Canada unveiled a fresh round of sanctions against members of Haiti’s economic elite on Monday, accusing three high-profile individuals of aiding armed gangs that have thrown the country into turmoil.
The Ottawa government said it would freeze any assets that Gilbert Bigio, Reynold Deeb and Sherif Abdallah hold within Canada.
“Canada has reason to believe these individuals are using their status as high-profile members of the economic elite in Haiti to protect and enable the illegal activities of armed criminal gangs, including through money laundering and other acts of corruption,” the foreign ministry said in a statement.
Canada has already sanctioned senior members of Haiti’s political class, including a former president, Michel Martelly, and two former prime ministers, Laurent Lamothe and Jean-Henry Céant.
Gangs have ravaged the Caribbean nation ever since President Jovenel Moïse was assassinated in July 2021, blocking access to basic necessities and spreading violence throughout the country.
The United States has also imposed sanctions on Haitian individuals, including current and former Haitian senators, the latest issued on Friday. But Washington has been more constrained in who it sanctions, with many top Haitian officials and power brokers enjoying U.S. immigration status and complementary legal protections.
But Canada’s sanctions against Deeb, Bigio and Abdallah come as the members of Haiti’s economic elite come under greater scrutiny by the Canadian and U.S. governments. In some cases, the United States has revoked visas and launched investigations into their economic activities.
In anticipation of sanctions, some members of the private sector, including Reuven Bigio, who chairs his billionaire father’s GB Group conglomerate, have been meeting in Miami and Haiti under the auspices of a new entity called the Macaya Group. While their objective is still unclear — members have declined to publicly comment — there have been discussions about coming up with a 10-year investment plan for the country and weighing in on the ongoing political paralysis.
Recently, members of the group met with former British diplomat Jonathan Powell, who traveled to Port-au-Prince and met with members of the political class, including Martelly. The former chief of staff for former British Prime Minister Tony Blair, Powell is considered an experienced negotiator who has been involved in several high-profile conflicts over the years.
Gilbert Bigio, a billionaire, is one of the richest men in the Caribbean region, with businesses in Haiti and the Dominican Republic. He was featured in the Pandora Papers, a massive leak of secret offshore company documents.
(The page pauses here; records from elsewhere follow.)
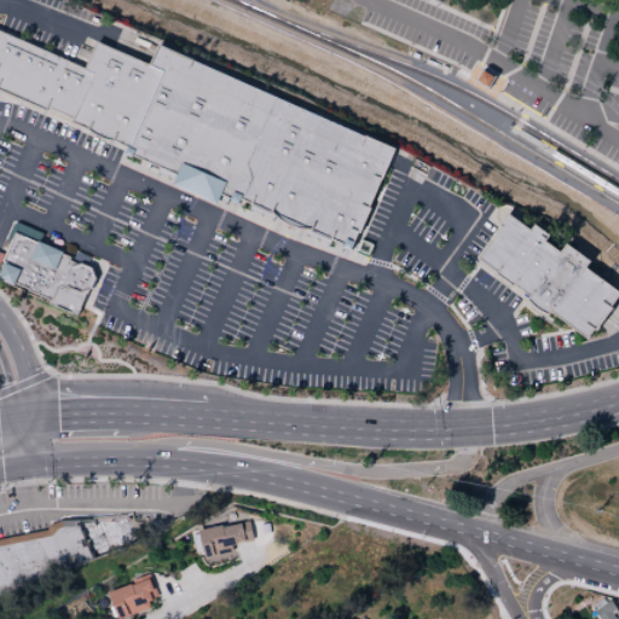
[(0,29),(82,67),(93,71),(73,119),(47,106),(45,110),(0,90),(0,29)]
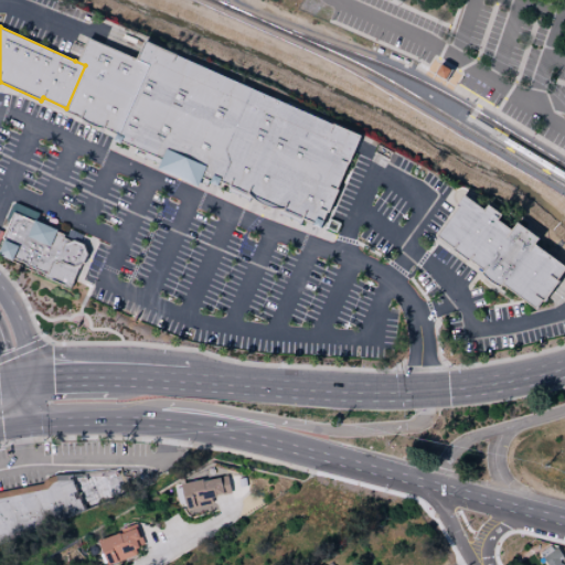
[(66,108),(85,65),(75,61),(87,34),(135,56),(149,63),(118,134),(65,110),(66,108)]
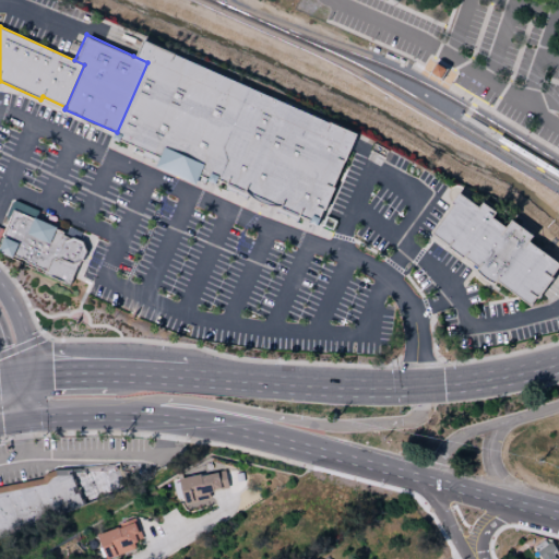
[(133,56),(141,38),(358,132),(324,210),(323,210),(320,217),(311,214),(309,221),(299,216),(299,217),(298,217),(297,222),(274,211),(276,206),(268,205),(260,203),(253,199),(247,194),(246,198),(224,189),(226,185),(224,185),(225,183),(216,179),(218,175),(210,171),(206,178),(199,175),(204,163),(164,145),(158,157),(119,140),(121,133),(117,132),(147,62),(133,56)]
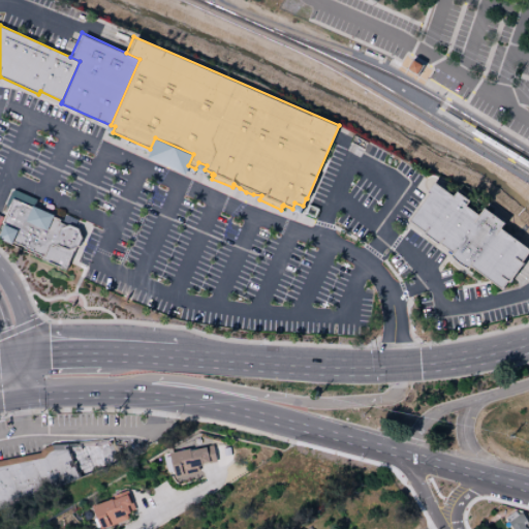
[(408,67),(415,74),(422,68),(414,61),(408,67)]
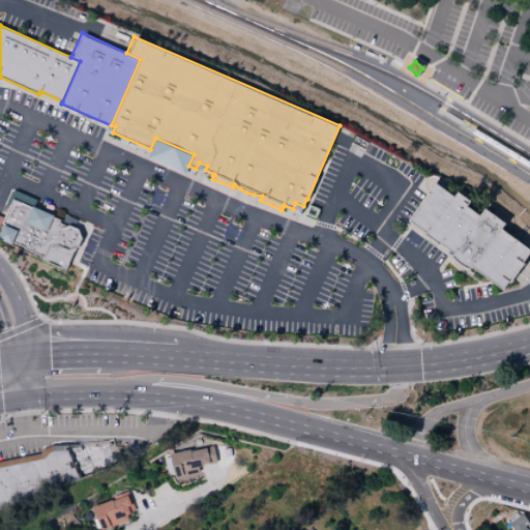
[(188,166),(184,174),(146,157),(150,149),(155,138),(194,154),(188,166)]
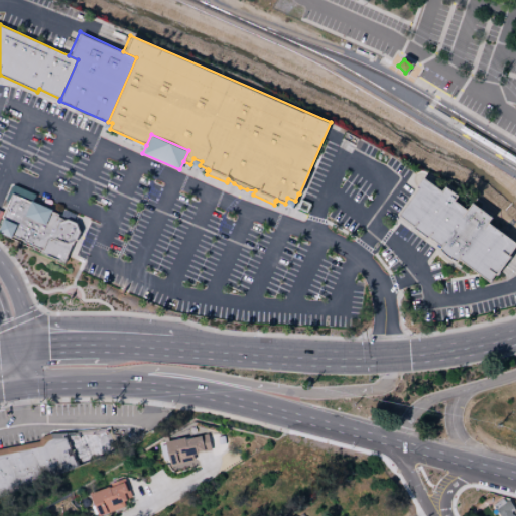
[(200,165),(199,169),(190,166),(190,164),(194,158),(202,161),(200,165)]
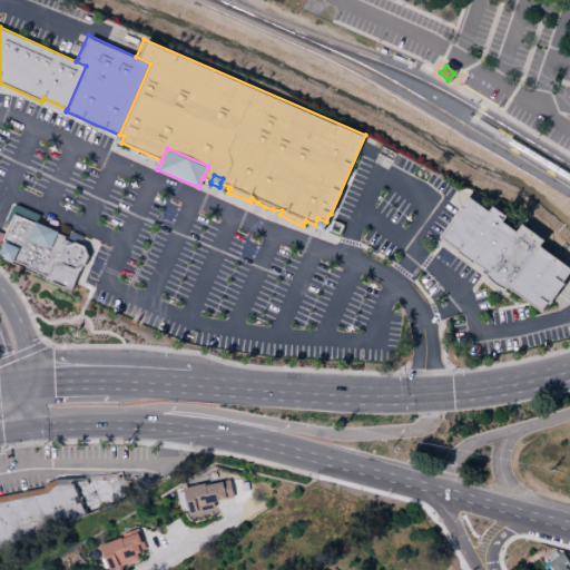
[(440,237),(461,208),(459,206),(468,195),(489,210),(492,205),(507,215),(503,220),(517,231),(522,223),(544,239),(540,246),(569,267),(569,272),(563,282),(564,283),(560,290),(553,297),(549,304),(548,303),(541,312),(507,287),(504,290),(499,286),(494,284),(490,279),(485,275),(488,272),(474,262),(473,264),(457,252),(458,249),(440,237)]
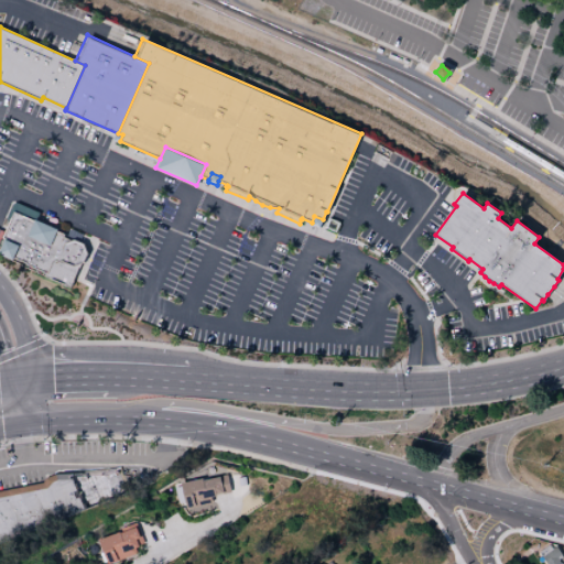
[(0,238),(12,210),(64,234),(63,236),(71,239),(73,238),(84,243),(87,253),(83,262),(80,264),(71,289),(42,277),(44,273),(23,264),(24,263),(0,252),(0,243),(2,239),(0,238)]
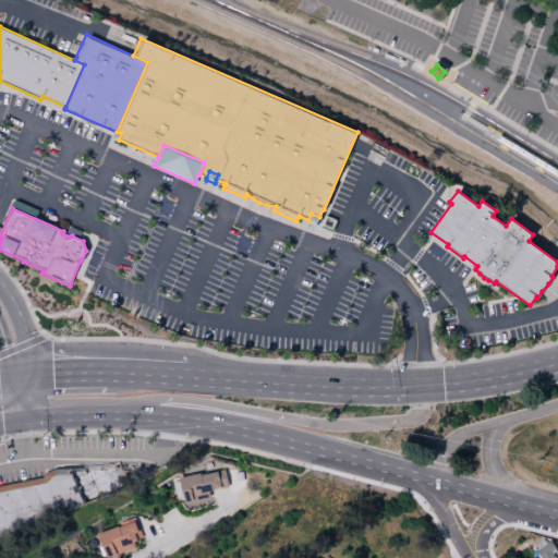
[(319,217),(316,226),(307,221),(308,220),(311,214),(319,217)]
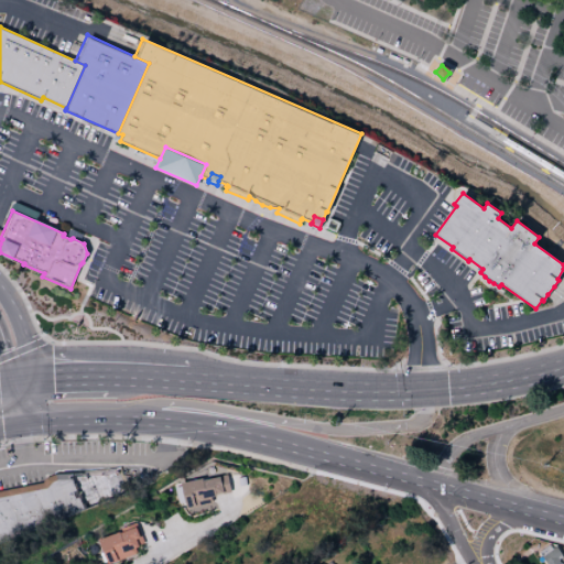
[(0,542),(0,490),(42,483),(44,478),(55,474),(99,473),(102,474),(118,468),(127,491),(0,542)]
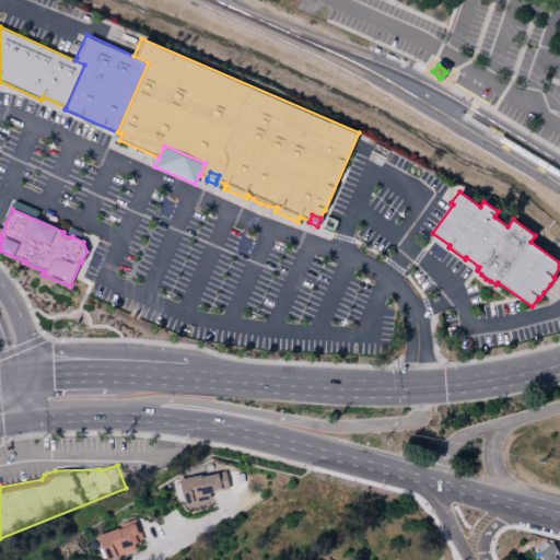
[(179,480),(200,476),(201,478),(217,475),(217,474),(225,471),(229,489),(220,490),(214,491),(214,492),(209,493),(210,499),(193,502),(194,503),(185,504),(179,480)]
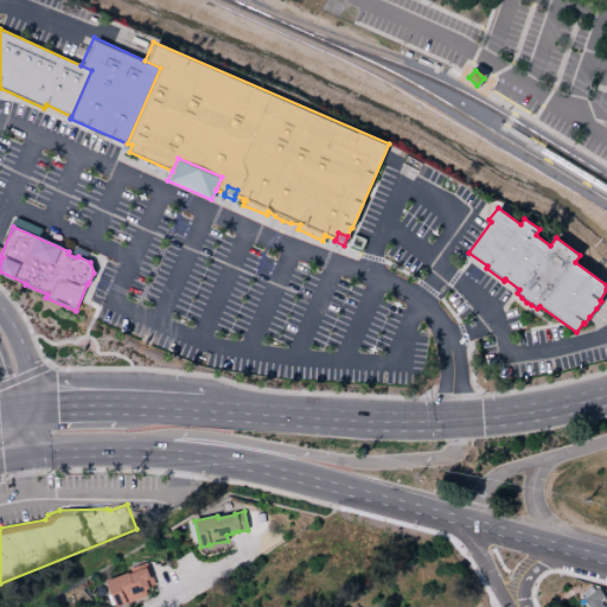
[(113,606),(104,582),(131,572),(129,569),(146,562),(154,585),(147,587),(148,589),(145,590),(147,595),(116,606),(113,606)]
His purchase of Jeffrey Epstein’s $132,000 Mercedes Maybach was buried at the end of a 418-page document accounting for the estate’s finances in the third quarter of 2020. While a well-known power broker in Haiti, Bigio, 86, retired as CEO of the GB Group in 2018 and has largely receded from public life, splitting his time between homes in Key Biscayne and the Dominican Republic. Most of the company’s business dealings are handled by his son, Reuven, an honorary consul of Israel in Haiti, and other relatives.
Until recently, the younger Bigio appeared to be supporting a presidential comeback by Martelly. But following the announcement of sanctions, Reuven Bigio and others in Haiti’s private sector have been meeting to come to a new accord, even agreeing to sit down with longtime business rivals over dinner to discuss Haiti’s future.
Among the GB Group’s business dealings in Haiti is the Port Lafito, a private container terminal that has been targeted by gangs in recent weeks as thousands of containers remain blocked, unable to be off-loaded since a powerful gang coalition took over the country’s key fuel terminal, Varreux, to the north in mid-September before freeing it last month.
The Bigio family, like others in Haiti’s powerful economic class with a major foothold in the economy, prefers to operate behind the scenes. But increasingly their business dealings are coming under scrutiny by an international community desperate to bring the country’s gang violence and rampant kidnappings under control, and in the process clean up Haiti’s destabilizing political arena.
One player who has emerged from behind the shadows in recent years is Sherif Abdallah, an Egyptian businessman who serves as honorary consul of Italy in Port-au-Prince. A close friend and associate of Haitian President Moïse, Abdallah was deeply involved in his 2017 presidential election, meeting with members of the diplomatic corps and facilitating meetings between ambassadors and the late president. However, his alleged ties to Haiti’s rising gang violence amid rising concerns about the affiliation between gangs, illegal arms trafficking and the power structure have placed him under scrutiny for some time.
Deeb is one of Haiti’s leading importers of everything from motorcycles to food, and is a huge patron of political candidates. He has been known to finance both candidates and their opponents. But as Haiti’s customs revenue has come under greater scrutiny — the country loses at least $600 million in uncollected customs duties a year — so too has Deeb’s business dealings. He is a U.S. resident alien who splits his time between Haiti and Miami.